Progressive Operations#
How storage backends evolve as query complexity grows. Each tier unlocks new operations, but requires structural commitments the previous tier doesn’t.
Structuredness comes down to which operations a backend supports, and schemas and checks are the means: enforcing checks is what makes new operations available. The core thesis follows: many knowledge systems start as filesystems and progressively acquire database-like structure. The progression isn’t arbitrary, each tier is driven by a class of operations that can’t be satisfied at the previous level.
Tier 1, Filesystem#
Structural commitment: none beyond path conventions
Operations unlocked:
- Read/write by path
- List/enumerate (directory traversal)
- Full-text search (grep-style, substring match)
- Vector/semantic search, operates on raw content; no schema required
Limitations:
- Queries are global scans (no index)
- No structured fields to filter on
- No relationships between files
Tier 2, Document Store#
Structural commitment: optional schemas (e.g. frontmatter conventions).

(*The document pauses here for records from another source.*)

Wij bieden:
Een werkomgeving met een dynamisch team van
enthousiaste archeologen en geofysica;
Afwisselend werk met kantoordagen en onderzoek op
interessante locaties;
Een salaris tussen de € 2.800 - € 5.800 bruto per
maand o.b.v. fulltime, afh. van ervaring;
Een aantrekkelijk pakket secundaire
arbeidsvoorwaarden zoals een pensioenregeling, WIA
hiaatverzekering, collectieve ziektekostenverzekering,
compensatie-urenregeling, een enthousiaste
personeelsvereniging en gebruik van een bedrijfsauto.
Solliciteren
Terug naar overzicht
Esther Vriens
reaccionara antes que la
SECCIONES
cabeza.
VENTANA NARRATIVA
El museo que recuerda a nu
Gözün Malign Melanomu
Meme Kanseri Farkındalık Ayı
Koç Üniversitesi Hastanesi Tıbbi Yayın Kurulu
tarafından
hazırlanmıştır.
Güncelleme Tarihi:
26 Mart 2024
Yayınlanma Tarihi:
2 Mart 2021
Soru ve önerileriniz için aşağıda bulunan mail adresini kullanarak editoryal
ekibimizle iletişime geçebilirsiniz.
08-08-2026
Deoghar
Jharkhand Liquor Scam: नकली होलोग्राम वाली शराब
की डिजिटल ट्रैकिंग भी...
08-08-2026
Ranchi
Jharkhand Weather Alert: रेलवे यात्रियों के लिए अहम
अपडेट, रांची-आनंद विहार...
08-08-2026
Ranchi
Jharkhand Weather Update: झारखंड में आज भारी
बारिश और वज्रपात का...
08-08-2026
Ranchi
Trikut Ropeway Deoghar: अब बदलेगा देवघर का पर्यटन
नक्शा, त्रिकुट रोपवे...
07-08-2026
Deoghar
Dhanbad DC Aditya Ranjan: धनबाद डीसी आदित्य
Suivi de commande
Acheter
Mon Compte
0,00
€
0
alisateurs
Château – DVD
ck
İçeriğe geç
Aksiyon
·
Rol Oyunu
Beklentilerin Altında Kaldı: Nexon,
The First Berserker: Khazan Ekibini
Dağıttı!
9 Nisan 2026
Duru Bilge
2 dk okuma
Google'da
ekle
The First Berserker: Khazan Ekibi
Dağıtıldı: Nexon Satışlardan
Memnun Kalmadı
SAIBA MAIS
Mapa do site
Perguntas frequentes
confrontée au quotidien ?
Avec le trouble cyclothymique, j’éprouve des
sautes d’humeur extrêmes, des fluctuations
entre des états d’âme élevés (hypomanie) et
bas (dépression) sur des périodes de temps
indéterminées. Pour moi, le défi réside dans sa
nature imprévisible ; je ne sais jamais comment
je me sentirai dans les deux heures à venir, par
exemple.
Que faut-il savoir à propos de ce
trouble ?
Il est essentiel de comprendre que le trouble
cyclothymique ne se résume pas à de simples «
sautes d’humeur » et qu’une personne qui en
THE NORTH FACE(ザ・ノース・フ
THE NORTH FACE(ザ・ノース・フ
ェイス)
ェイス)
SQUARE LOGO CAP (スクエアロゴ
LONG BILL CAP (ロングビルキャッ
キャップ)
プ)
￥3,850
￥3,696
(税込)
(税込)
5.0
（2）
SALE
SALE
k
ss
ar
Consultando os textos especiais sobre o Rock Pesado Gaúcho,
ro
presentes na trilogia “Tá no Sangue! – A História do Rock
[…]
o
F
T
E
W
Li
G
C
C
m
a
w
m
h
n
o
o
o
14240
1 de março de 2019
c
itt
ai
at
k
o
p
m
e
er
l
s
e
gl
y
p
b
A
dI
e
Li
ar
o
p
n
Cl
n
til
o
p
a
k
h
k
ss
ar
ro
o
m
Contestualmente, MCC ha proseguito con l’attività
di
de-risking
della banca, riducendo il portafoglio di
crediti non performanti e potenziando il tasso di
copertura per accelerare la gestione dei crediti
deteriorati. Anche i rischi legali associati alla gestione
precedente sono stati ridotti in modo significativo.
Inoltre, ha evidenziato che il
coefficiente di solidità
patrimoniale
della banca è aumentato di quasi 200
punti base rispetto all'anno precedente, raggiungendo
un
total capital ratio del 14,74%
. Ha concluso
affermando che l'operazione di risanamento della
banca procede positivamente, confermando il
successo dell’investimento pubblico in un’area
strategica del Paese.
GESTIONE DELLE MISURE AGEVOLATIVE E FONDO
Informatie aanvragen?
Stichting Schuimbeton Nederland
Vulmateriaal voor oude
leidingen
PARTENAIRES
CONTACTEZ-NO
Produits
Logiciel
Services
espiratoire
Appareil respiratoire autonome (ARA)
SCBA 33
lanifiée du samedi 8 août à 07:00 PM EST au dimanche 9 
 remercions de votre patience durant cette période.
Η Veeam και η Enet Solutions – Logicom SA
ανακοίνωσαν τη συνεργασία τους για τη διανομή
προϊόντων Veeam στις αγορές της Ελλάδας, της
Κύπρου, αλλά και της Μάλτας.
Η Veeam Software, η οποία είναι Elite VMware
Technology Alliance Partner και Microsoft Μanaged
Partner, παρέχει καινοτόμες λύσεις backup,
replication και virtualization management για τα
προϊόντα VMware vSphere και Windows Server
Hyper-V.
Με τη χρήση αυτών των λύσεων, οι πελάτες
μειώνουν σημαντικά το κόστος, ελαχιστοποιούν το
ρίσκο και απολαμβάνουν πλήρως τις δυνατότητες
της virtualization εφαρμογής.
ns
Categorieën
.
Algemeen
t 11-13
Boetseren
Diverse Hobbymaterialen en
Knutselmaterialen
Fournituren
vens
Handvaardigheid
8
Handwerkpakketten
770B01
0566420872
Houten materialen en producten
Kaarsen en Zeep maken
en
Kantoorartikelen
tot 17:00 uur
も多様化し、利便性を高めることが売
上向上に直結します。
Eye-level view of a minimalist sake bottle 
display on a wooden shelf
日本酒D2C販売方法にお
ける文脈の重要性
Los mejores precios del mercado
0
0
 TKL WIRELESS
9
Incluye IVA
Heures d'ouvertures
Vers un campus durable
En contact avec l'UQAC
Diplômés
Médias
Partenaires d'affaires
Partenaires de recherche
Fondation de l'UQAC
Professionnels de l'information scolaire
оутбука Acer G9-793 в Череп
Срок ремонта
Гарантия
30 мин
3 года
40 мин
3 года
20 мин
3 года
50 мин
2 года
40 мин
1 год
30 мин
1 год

Not enforced, but consistently applied.
Operations unlocked:
- Query by structured fields across documents (“all people where
closeness: close”) - Faceted search, filter + sort by frontmatter fields
- Vector search becomes schema-aware (can filter semantic results by field values)
- Field-level updates (change one field without rewriting the whole file)
Limitations:
- No enforced referential integrity: relationships are naming conventions, not constraints
- Aggregations are fragile (depend on field consistency)
- Many-to-many relationships require awkward denormalization
Tier 3, Relational#
Structural commitment: schemas required, foreign keys, typed fields
Operations unlocked:
- Relational queries (“meetings attended by this person”, “all open action items from meetings this month”)
- Foreign key constraints, referential integrity enforced
- Aggregations (“intros sent per quarter, by status”)
- Time series, just a table with a timestamp column; no special tier needed
Limitations:
- Many-to-many relationships require join tables (that’s Tier 4)
- Schema migrations have real cost
Tier 4, Join Tables#
Structural commitment: intersection tables for many-to-many relationships
Operations unlocked:
- True many-to-many queries (“all people who attended meetings tagged #fundraising”)
- Proper intersection entities (a meeting_attendee row can carry its own fields: role, spoke_time, etc.)
- More complex relational queries without denormalization
Tier 5, Graph#
Structural commitment: relationships are first-class entities with their own attributes and types
Operations unlocked:
- Multi-hop traversal (“who introduced me to someone who works at [firm]?”)
- Relationship-typed queries (“what projects is this person a collaborator on vs. a contact for?”)
- Path queries (“how am I connected to X?”)